##### Ausgewählter Auszug #####

Schwäbische Zeitung (Friedrichshafen)
Neues Konzept fürs Pfahlbaumuseum
Berührungsfreie Rundgänge sollen Besucher und Mitarbeiter vor Corona schützen
Von Helmut Voith
UHLDINGEN-MÜHLHOFEN - Das Pfahlbaumuseum in Unteruhldingen ist das älteste Freilichtmuseum in Deutschland und zugleich einer der Hauptanziehungspunkte am Bodensee. Trotz seiner Größe gehört das nichtstaatliche, von einem Museumsverein getragene Pfahlbaumuseum dank seiner Struktur zu den Einrichtungen, die in kurzer Zeit mit einem innovativen Konzept auf die Einschränkungen der Corona-Krise reagieren konnten, so dass es ab Juni wieder täglich für Besucher geöffnet ist.

#####

- **Zu erledigende Aufgaben**:
a) Prüfe, ob die folgenden Aussagen mit dem Artikel über das Pfahlbaumuseum übereinstimmen, und antworte jeweils mit Ja oder Nein samt den entscheidenden Worten des Artikels als wörtliches Zitat: (i) Das Pfahlbaumuseum ist das älteste Freilichtmuseum in Deutschland. (ii) Das Pfahlbaumuseum wird vom Staat getragen. (iii) Ab Juni ist das Museum wieder täglich für Besucher geöffnet.
b) Setze den Artikel über das Pfahlbaumuseum im Anschluss an seinen letzten Satz fort.

##### Rohdaten #####

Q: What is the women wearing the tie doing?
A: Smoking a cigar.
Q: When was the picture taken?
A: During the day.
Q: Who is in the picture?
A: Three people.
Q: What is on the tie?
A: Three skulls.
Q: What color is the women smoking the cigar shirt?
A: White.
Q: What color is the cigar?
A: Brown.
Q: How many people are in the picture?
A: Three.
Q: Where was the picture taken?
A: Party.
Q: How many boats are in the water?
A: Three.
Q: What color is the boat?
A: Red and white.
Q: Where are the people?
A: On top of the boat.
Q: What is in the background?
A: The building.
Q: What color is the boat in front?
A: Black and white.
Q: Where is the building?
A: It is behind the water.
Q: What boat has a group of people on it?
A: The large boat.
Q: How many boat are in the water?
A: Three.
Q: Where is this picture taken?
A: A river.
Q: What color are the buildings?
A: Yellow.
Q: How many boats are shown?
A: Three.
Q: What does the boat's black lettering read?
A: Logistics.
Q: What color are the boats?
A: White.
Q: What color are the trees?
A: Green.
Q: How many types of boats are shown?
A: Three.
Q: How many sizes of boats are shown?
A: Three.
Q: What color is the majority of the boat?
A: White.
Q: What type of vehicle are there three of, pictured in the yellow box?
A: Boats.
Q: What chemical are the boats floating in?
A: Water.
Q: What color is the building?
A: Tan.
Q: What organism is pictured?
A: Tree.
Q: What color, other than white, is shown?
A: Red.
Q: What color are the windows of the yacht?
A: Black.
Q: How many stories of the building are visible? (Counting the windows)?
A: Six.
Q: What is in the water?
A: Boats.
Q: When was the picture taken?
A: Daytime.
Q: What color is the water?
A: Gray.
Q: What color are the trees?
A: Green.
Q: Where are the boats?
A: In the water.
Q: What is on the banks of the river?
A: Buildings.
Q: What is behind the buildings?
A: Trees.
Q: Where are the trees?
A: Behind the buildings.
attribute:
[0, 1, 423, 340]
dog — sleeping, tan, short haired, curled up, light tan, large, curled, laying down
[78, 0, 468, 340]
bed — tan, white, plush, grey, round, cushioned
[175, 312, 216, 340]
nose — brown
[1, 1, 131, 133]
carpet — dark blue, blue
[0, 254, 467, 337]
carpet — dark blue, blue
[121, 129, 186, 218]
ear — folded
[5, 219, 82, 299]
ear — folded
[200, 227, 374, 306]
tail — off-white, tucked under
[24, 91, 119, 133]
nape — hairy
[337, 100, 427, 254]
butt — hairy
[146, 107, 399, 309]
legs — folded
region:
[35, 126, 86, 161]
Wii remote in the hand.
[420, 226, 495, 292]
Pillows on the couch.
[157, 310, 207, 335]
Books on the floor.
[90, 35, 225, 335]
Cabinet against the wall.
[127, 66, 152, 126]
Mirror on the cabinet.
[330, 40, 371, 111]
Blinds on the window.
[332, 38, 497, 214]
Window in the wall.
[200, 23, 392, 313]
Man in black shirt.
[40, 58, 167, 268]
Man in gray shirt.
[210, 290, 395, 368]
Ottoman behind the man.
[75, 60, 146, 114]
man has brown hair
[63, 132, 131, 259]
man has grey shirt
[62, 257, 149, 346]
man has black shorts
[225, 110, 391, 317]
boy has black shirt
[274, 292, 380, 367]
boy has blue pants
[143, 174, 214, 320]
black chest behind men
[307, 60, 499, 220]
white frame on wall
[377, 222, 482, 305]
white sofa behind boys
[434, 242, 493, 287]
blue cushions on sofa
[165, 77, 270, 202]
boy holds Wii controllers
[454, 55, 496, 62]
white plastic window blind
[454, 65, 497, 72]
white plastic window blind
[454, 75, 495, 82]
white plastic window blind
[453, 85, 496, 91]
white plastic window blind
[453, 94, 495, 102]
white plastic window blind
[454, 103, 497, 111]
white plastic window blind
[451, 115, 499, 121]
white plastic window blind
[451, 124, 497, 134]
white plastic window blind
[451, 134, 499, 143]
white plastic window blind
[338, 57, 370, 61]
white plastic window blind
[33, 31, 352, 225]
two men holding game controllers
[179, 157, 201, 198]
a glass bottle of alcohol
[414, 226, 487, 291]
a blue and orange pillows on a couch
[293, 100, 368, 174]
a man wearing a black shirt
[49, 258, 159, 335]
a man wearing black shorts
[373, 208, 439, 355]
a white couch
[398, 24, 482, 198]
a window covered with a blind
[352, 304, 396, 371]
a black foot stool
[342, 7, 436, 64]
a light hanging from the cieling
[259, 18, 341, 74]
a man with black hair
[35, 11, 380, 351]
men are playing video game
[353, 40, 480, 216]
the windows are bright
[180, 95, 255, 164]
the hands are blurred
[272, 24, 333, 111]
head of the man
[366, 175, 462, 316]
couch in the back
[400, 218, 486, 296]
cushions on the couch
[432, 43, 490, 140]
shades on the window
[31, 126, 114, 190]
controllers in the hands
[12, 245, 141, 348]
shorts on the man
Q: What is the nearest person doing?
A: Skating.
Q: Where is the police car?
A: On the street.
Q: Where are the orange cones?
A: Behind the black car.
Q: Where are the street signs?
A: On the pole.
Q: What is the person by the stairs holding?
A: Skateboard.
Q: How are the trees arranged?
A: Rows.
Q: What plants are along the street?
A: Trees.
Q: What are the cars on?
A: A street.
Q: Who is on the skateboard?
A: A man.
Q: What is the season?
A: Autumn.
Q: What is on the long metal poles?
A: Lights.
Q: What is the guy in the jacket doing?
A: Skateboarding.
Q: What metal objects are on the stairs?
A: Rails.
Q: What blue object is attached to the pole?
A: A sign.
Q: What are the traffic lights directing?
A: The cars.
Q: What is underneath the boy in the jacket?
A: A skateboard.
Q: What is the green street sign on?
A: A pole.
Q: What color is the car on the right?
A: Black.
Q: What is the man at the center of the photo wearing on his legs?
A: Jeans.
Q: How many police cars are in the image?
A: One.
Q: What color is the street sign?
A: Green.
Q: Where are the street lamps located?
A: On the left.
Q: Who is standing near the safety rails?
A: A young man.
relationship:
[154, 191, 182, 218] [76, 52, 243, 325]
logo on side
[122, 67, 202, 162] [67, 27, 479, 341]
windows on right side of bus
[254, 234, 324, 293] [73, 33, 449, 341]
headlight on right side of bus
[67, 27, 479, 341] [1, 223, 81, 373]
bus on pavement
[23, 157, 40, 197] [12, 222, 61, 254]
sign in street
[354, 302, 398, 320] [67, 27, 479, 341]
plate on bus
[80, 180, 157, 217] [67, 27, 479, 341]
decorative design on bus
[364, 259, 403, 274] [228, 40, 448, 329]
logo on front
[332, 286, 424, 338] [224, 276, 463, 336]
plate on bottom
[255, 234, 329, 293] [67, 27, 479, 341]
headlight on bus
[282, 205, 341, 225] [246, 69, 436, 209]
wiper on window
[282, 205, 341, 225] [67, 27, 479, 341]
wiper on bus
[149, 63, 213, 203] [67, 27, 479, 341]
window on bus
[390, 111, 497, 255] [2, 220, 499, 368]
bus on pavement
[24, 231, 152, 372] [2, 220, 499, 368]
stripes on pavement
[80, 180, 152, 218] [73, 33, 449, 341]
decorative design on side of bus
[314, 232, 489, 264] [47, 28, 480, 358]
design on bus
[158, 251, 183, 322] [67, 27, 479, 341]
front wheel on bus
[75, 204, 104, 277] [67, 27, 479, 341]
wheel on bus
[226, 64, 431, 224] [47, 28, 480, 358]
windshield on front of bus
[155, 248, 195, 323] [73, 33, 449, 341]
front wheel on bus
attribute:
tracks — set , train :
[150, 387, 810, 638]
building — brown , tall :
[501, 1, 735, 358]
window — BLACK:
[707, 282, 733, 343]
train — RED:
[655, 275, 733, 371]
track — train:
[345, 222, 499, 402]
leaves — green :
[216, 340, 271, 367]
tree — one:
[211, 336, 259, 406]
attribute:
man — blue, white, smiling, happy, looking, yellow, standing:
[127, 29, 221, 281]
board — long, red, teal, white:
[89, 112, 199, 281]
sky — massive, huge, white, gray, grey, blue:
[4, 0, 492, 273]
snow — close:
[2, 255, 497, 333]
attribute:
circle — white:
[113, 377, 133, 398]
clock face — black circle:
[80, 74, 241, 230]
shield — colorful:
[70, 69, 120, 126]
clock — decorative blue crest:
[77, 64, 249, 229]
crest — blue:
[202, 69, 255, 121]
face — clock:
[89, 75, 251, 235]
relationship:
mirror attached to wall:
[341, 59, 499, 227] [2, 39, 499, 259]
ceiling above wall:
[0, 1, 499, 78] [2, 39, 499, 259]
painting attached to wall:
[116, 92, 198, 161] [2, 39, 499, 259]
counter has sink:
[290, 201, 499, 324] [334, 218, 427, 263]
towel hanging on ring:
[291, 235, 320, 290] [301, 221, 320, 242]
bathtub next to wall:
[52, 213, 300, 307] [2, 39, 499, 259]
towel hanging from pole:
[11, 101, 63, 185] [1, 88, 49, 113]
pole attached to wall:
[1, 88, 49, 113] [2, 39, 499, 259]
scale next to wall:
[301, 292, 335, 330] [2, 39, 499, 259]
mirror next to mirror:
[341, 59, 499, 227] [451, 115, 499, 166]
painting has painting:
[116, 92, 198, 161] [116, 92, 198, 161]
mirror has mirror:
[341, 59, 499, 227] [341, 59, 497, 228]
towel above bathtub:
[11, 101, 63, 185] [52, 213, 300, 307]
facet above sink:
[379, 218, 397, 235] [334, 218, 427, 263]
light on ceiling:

#####

- **Ergebnisse**:
a)
(i) Ja: „ist das älteste Freilichtmuseum in Deutschland“
(ii) Nein: „das nichtstaatliche, von einem Museumsverein getragene Pfahlbaumuseum“
(iii) Ja: „so dass es ab Juni wieder täglich für Besucher geöffnet ist“

b)
„Wir zeigen ein völlig auf den Kopf gestelltes Museum mit einem berührungs- und begegnungsfreien Rundgang“, sagt Museumsdirektor Gunter Schöbel, inzwischen Professor an der Universität Tübingen, stolz. Er ist nicht nur Wissenschaftler und Lehrender, sondern ein Praktiker, bei dem die Ideen nur so sprudeln. Wenn er von den unterschiedlichsten Modulen schwärmt, die für eine moderne Museumsgestaltung stehen, besser, wenn er diese überzeugend beschreibt, gewinnt der Zuhörer den Eindruck, dass er schon lange darauf gewartet hat, ein Konzept, das auf die Menschen unserer Zeit zugeschnitten ist, aufzustellen.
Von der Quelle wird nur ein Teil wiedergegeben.